In particolare: a Reggio (180 mila abitanti), il fabbisogno standard totale (calcolato su dati riferiti al 2016) è stimato in poco più di 104 milioni di euro, con un fabbisogno per abitante fissato a 571 euro (la differenza percentuale tra il fabbisogno standard pro capite reggino e il fabbisogno pro capite medio dei comuni con popolazione simile è pari a -20,79%); a Catanzaro (90 mila abitanti) il fabbisogno standard per abitante è di 540 euro e la differenza con comuni simili è -16,67%; a Cosenza è di 584 euro (la differenza -9,88%); a Vibo è di 532 (-9,99%); a Crotone è 499 euro (-22,98%).

Servizi sociali e dintorni

Tra le funzioni fondamentali affidate ai comuni, ai servizi sociali viene riconosciuto uno specifico fabbisogno standard.

“I livelli di spesa registrati sono più alti nel centro e nel nord Italia rispetto al sud. Questo perché i territori che offrono più servizi continuano a finanziarli nel corso del tempo per mantenerli attivi.
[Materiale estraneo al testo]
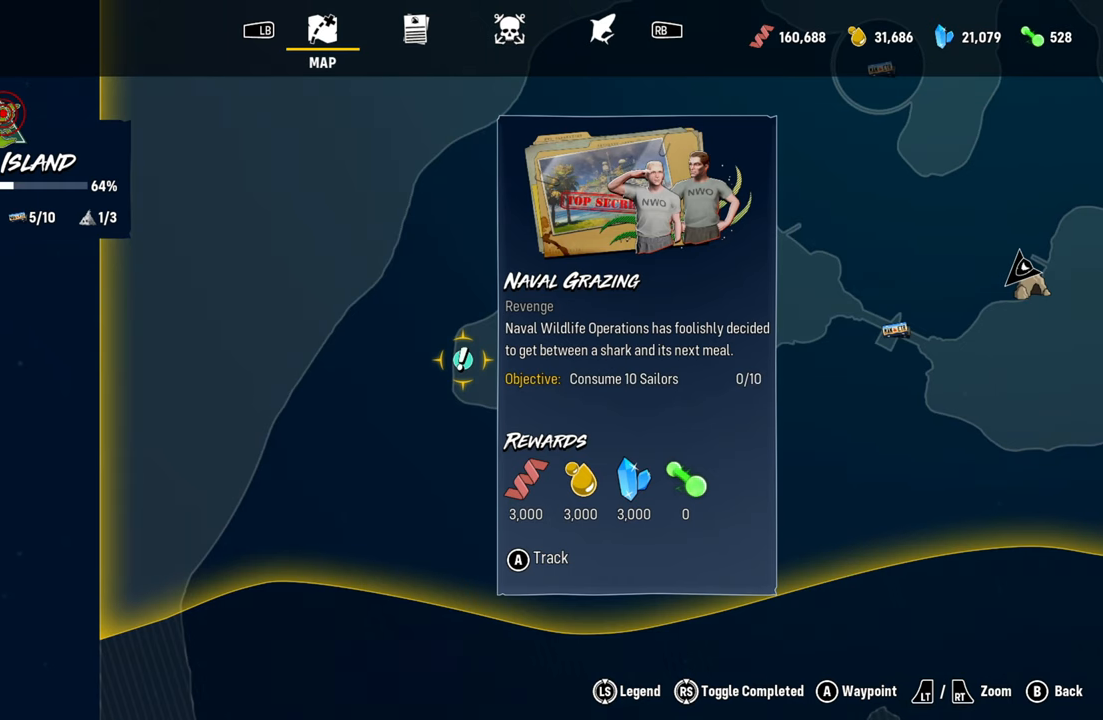
{"buttons": [], "left_stick": "center", "right_stick": "center", "events": []}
Al contrario, comuni che non hanno risorse per offrire più servizi, spesso non hanno la possibilità di finanziare adeguatamente quelli già esistenti sul territorio”.
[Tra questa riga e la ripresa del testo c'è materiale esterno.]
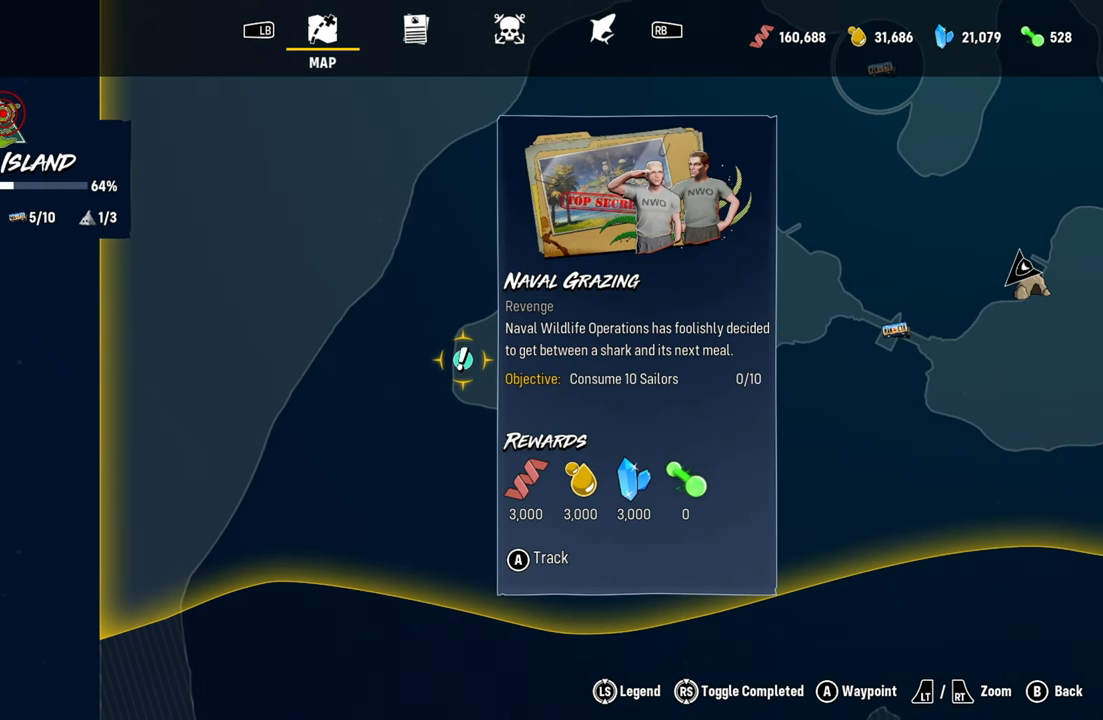
{"buttons": [], "left_stick": "center", "right_stick": "center", "events": []}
A Reggio la “spesa sociale” per abitante è di 36,63 euro; a Catanzaro è di 70; a Cosenza 105; a Vibo 17; e infine, a Crotone, è di 60 euro. Le famiglie in potenziale disagio economico (dati Istat 2011) sono il 5% a Reggio, il 4,5% a Catanzaro; a Vibo il 4,9%, a Cosenza il 4,6 e a Crotone il 7%.

“I comuni appartenenti alle regioni del centro e nord Italia registrano in media un livello di fabbisogno di servizi sociali superiore a quello delle regioni del sud. Al primo posto il Lazio, a quota 124 euro pro capite, seguito da Emilia Romagna e Liguria. Chiudono invece la classifica Basilicata,Calabria e Molise a soli 57 euro per abitante”.

Asili nido…tasto dolente

Le regioni del sud registrano in media, in questo specifico settore, la percentuale più bassa di copertura del servizio. E il divario con il centro nord rimane sempre in crescita, e nel 2016, relativamente all’offerta di asili nido, si è attestato al 20%.

Il divario che emerge tra il sud e il resto del paese è molto più ampio di quello rilevato in precedenza sui fabbisogni standard totali e sui fabbisogni di servizi sociali. Basti pensare che il fabbisogno standard di asili nido per residente 0-2 anni in Calabria si attesta sui 167 euro, e che la differenza con l’Emilia Romagna, la prima della classifica, è di 1776 euro. A Reggio il fabbisogno standard per asili nido è stimato in 59 euro (il divario medio dal fabbisogno di asili con citta simili è -96%); a Catanzaro è di 197 euro (-82%); a Cosenza 803 euro (-27,5%); a Vibo 460 (-42%); a Crotone 202 euro (-81%).

Il fondo di solidarietà comunale e la Costituzione applicata

“E’ finanziato dai comuni e ne beneficiano i comuni stessi, secondo un sistema di versamento o ricezione delle risorse. È alimentato, oltre che dal fondo perequativo, da quote che i comuni versano o ricevono in base a calcoli legati alle loro spese e risorse storiche. La logica che regola il Fsc dovrebbe essere quella della solidarietà: comuni più ricchi trasferiscono nel fondo parte delle loro risorse, che vengono destinate alle amministrazioni in difficoltà”.

L’inchiesta di Report e Openpolis mette il dito nella piaga quando parla di mancata trasparenza nella elaborazione dei criteri di ripartizione del fondo. Con dei calcoli incrociati e complicati, l’inchiesta rivela che se fosse applicato il dettato della Costituzione con la distribuzione del fondo di solidarietà comunale con i Livelli Essenziali delle Prestazione e perequazione al 100%, le risultanza sarebbero davvero diverse: a Reggio mancano più di 41 milioni di risorse, a Catanzaro 15, a Cosenza 9.